Experts on climate have long warned of the several ways in which rising temperatures might significantly impact human health. Considering that it is expected that global temperatures will rise by 1.5°C by the 2030s, this risk is becoming more imminent.

According to the findings of a recent study, one long-held prediction that looks to be coming true is that climate change might increase the concentrations of bacteria that flourish and spread across warm U.S. seas and trigger a particularly lethal sickness.

Climate Change Is Fueling an Increase in Dangerous Waterborne Bacteria

In a paper published in Nature Scientific Reports, researchers from the University of East Anglia in the United Kingdom analyzed infections reported to the U.S. Centers for Disease Control and Prevention (CDC) between 1988 and 2018 that were caused by Vibrio vulnificus, a type of bacteria that thrives in sea or brackish waters warmer than 68 degrees Fahrenheit. Vibrio vulnificus kills roughly 20% of healthy individuals and 50% of those with compromised immune systems whom it infects in the United States, despite being uncommon (for now).

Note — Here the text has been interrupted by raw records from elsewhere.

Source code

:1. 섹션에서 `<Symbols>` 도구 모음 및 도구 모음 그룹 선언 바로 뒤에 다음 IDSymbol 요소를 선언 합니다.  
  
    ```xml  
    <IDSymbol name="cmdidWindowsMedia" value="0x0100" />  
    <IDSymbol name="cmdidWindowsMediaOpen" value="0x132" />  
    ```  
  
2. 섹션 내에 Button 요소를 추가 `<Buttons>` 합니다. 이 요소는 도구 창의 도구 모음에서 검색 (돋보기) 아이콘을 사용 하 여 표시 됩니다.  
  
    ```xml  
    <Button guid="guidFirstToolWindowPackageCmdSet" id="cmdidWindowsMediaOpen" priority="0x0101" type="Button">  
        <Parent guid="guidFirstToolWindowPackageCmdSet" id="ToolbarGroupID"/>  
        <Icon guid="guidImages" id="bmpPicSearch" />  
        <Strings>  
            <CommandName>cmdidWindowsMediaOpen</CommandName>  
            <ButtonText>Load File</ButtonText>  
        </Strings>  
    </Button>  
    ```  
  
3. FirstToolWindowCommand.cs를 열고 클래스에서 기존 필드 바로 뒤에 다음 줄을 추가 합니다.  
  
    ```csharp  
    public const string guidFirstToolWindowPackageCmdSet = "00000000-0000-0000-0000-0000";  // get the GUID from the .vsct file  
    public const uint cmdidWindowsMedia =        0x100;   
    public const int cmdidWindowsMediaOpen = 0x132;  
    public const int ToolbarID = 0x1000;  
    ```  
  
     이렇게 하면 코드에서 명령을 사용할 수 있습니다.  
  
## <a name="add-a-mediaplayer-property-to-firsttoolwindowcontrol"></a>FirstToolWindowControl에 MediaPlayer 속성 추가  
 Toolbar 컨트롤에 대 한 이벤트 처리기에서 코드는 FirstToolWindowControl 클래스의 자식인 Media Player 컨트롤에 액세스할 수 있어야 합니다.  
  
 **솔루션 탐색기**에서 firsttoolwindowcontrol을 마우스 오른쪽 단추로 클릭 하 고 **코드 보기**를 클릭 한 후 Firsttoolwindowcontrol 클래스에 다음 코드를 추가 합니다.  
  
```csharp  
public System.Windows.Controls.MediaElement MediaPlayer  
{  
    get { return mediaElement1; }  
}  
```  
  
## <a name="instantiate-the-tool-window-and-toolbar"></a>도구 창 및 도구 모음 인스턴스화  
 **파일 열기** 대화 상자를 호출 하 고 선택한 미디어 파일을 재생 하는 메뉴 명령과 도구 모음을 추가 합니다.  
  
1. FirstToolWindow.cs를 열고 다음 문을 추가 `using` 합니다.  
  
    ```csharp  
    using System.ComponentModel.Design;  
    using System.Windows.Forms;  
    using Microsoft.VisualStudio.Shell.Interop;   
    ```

Humans can become infected by consuming raw shellfish, such as oysters, or by exposing minor cuts or wounds to waters containing the bacterium; eating contaminated shellfish can induce diarrhea, vomiting, fever, and chills, while infected wounds can lead to severe skin diseases. Although there is no solid proof that antibiotics can manage the illness, doctors may prescribe them in some circumstances.

As it is easier to target wound-based infections, this is where the researchers concentrated their efforts. Then, they developed models that forecast the trend of new infections over the following decades. One model envisaged a more sustainable trajectory in which emissions would be relatively low and global temperatures would rise at a slower rate. Another scenario assumed that reducing emissions and combating global warming were low priority for governments throughout the world.